While the pandemic has led providers to conduct many of these assessments through telemedicine, programming deep brain stimulation has been an especially difficult activity that can be done remotely. Here, Duffley and colleagues demonstrate that these visits can be conducted effectively and safely at home. The authors randomized the patients to either normal personal follow-up visits or home follow-up visits. Follow-up examinations at home were carried out by a nurse, either by telephone with a patient’s programmer or at home with a programming device from the provider and the assistance of an app to visualize the location of the lead. The home health care group had fewer hospital visits and, more importantly, similar disease and quality of life outcomes at 6 months compared to the standard treatment group.

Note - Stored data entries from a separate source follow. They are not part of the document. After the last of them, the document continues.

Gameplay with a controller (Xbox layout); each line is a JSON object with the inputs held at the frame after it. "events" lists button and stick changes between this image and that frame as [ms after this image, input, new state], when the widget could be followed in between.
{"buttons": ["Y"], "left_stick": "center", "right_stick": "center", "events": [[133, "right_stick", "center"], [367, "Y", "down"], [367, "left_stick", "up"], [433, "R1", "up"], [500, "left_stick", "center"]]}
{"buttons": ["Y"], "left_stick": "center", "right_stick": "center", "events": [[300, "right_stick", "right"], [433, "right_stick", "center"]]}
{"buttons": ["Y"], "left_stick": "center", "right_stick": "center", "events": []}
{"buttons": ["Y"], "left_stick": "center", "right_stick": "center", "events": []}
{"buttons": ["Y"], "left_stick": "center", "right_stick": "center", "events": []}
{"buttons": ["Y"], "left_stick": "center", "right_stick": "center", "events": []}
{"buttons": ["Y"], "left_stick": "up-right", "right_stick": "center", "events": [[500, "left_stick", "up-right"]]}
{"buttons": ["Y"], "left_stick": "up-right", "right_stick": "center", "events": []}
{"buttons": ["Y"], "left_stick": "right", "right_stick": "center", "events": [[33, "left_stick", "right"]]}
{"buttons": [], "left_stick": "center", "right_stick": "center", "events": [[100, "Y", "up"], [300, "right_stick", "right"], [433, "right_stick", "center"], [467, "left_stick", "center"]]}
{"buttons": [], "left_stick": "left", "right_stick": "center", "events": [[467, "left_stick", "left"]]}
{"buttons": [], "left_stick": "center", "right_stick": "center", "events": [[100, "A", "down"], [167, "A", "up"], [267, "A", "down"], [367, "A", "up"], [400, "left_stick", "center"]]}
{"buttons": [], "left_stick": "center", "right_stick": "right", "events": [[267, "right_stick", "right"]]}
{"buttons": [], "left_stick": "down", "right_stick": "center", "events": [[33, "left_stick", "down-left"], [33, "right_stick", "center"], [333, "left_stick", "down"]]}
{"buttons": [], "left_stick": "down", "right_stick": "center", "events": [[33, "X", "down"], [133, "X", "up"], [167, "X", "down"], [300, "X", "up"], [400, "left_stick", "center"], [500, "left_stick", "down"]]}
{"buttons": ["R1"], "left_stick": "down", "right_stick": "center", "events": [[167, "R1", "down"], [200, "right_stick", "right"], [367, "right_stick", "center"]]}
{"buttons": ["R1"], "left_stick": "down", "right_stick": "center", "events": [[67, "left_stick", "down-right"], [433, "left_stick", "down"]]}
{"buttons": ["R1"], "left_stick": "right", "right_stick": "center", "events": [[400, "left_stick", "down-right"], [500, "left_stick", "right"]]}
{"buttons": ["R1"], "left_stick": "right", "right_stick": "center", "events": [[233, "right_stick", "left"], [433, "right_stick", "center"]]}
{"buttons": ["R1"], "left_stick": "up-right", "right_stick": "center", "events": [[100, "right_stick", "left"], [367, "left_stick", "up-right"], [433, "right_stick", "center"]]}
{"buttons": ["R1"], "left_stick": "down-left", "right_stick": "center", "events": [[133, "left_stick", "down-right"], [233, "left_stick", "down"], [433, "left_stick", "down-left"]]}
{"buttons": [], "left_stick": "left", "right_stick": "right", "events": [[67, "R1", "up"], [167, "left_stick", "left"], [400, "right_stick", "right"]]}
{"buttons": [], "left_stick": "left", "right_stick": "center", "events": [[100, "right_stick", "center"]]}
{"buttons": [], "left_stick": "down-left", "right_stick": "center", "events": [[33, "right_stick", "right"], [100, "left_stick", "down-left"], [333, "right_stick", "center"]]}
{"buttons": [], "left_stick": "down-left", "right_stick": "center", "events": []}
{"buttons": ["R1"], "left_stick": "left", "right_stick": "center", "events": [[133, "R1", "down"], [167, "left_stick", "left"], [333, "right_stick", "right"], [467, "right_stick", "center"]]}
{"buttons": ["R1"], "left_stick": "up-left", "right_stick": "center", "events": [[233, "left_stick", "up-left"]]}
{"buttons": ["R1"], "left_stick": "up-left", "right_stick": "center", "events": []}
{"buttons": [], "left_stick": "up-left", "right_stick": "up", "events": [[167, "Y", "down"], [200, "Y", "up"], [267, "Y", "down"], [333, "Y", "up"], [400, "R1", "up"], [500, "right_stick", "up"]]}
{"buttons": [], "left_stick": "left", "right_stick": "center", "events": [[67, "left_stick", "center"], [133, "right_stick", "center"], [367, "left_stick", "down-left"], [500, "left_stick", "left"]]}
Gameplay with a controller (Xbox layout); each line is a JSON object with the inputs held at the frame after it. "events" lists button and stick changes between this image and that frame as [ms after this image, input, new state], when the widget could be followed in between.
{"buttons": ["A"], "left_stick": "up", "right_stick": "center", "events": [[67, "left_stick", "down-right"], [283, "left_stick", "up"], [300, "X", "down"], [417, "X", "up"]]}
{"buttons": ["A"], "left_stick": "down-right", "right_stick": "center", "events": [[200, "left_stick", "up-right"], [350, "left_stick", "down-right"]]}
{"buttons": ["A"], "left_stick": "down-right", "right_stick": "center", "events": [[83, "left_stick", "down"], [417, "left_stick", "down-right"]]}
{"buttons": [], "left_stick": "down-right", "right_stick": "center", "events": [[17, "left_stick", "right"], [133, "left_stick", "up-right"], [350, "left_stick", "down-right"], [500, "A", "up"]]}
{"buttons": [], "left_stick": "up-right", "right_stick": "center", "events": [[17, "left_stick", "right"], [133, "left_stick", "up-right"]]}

The ability to provide home follow-up care for programming deep brain stimulation would be a huge benefit for both patients and providers. Breaking down barriers to deep brain stimulation would widen the circle of patients who could receive this important and effective therapy and free up specialist clinics to treat the most urgent cases and evaluate new patients. Further study is needed to determine which patients are ideal candidates for home programming, what systematic changes are most needed, and to ensure that complications are not greater in this group. In this study, there were more adverse events in the home programming group, although the difference was not significant and the events were considered non-protocol related.
The rapidly changing nature of deep brain stimulation and the inevitable integration of wearable monitoring will only enhance our ability to treat these patients at home. This study is yet another example of how a clinical encounter believed to be needed in person can be made remotely and ultimately more inclusive and accessible to the challenges our patients face.
Ethan Brown, MD
Assistant Professor of Neurology
Classification of movement disorders and neuromodulation
Weill Institute for Neuroscience
University of California, San Francisco
Disclosure: Healio Neurology was unable to confirm any relevant financial information for Brown at the time of publication.